Vatan şairimiz Namık Kemal bu konuyu şöyle ifade eder;’’Barika-i hakikat,müsademe-i efkardan doğar.’’(fikirlerin çarpışmasından,hakikat güneşi doğar).Karşıt fikirlerden çekinmeyin,onları peşin hükümle mahkum etmeyin, belki de hakikat onların düşüncesinden çıkar diyerek,istişareye ve ortak akla işaret etmiştir.
Yüzyıllar öncesinden Hz Mevlana’ da;’’Aklın varsa, bir başka akılla dost ol da,işlerini onunla danışarak yap.’’diye seslenmiştir.

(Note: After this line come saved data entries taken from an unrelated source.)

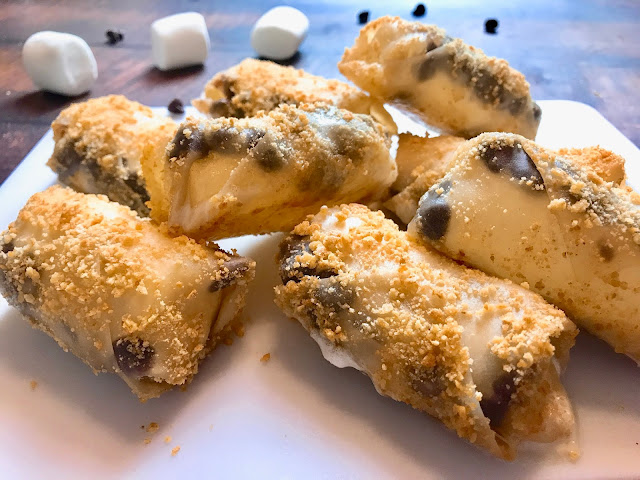
This screenshot has width=640, height=480. Identify the location of white plate. (573, 128).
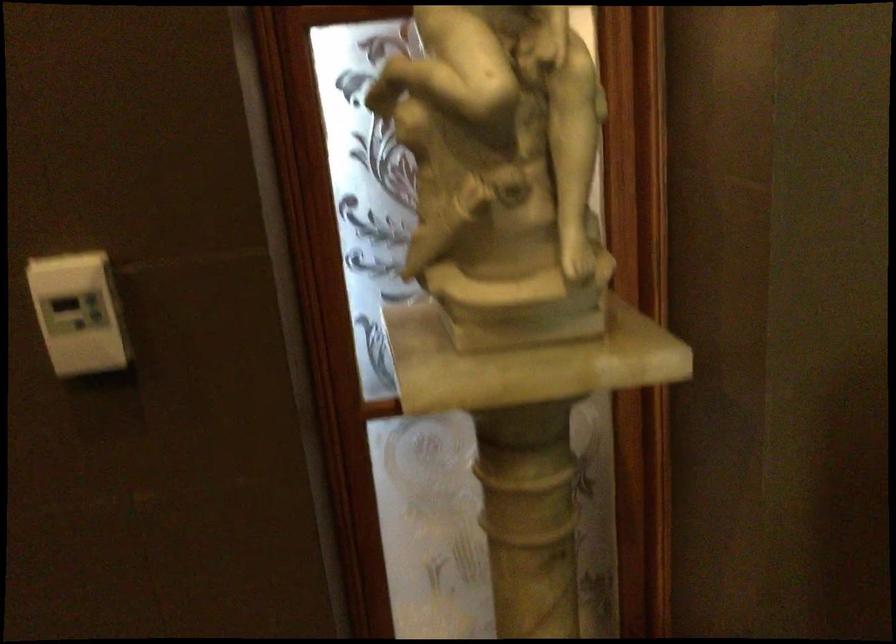
The location [79,313] corresponds to which object?

This point indicates the white control panel.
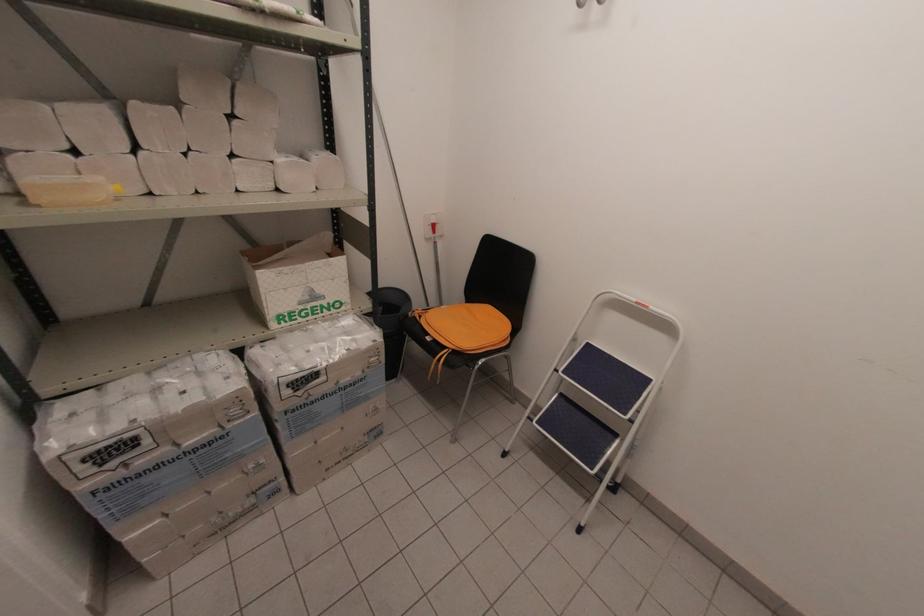
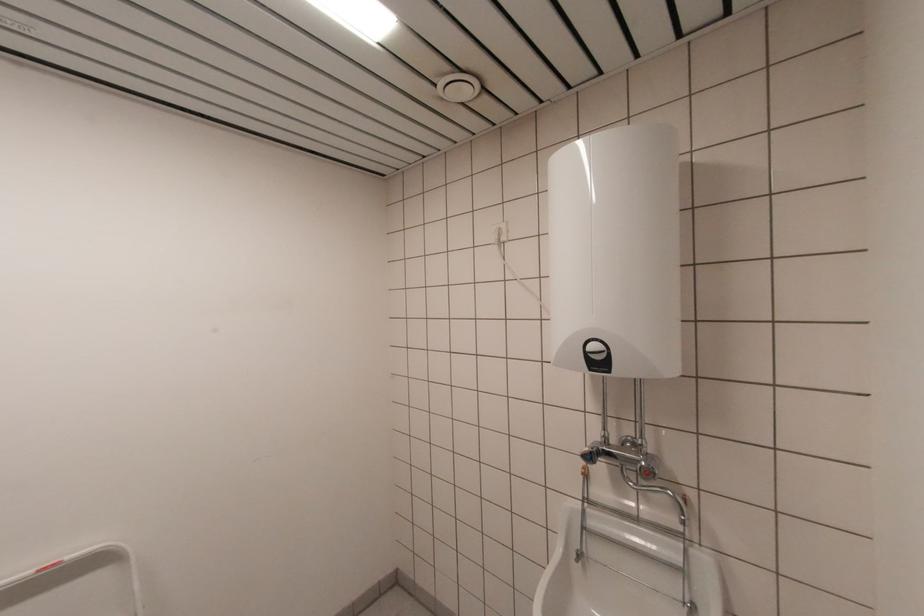
Question: The camera is either moving clockwise (left) or counter-clockwise (right) around the object. The first image is from the beginning of the video and the second image is from the end. Is the camera moving left or right when shooting the video?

Dünyayı kendi gördüğü biçimde zanneden insanlar ,içinde yaşadıkları ortamın olumsuzluklarının pek farkına varamazlar.Mesela,4-5 kişilik bir ailede,evimizde ikamet ederken,doğal olarak evimizin havası kirlenip oksijeni azaldığında,biz bunu fark edemeyiz.Ancak dışarıdan evimize yeni gelen birisi,hava kirliliğinin olumsuzluğunu hemen fark eder.Aynı şekilde mensubu olduğumuz siyasi teşekkülün,cemaatin,vakfın, grubun eksikliklerini ve yanlışlıklarını da fark edemeyiz,göremeyiz.Bunu görebilmek için,içinde bulunduğumuz toplumsal gruba dışarıdan sade bir vatandaş gibi,objektif olarak,bakıp,değerlendirmeliyiz.
Demek oluyor ki;gerçekleri görebilmenin,tarafsız bakış açısının yollarından biri de,karşı mahalleden bakabilmektir.Kendimizi diğerinin yerine koyarak,empatik bir yaklaşımla değerlendirme yaptığımızda,bizim gibi düşünmeyen,yaşamayan insanların da,en az bizim kadar değerli olduğunu görürüz.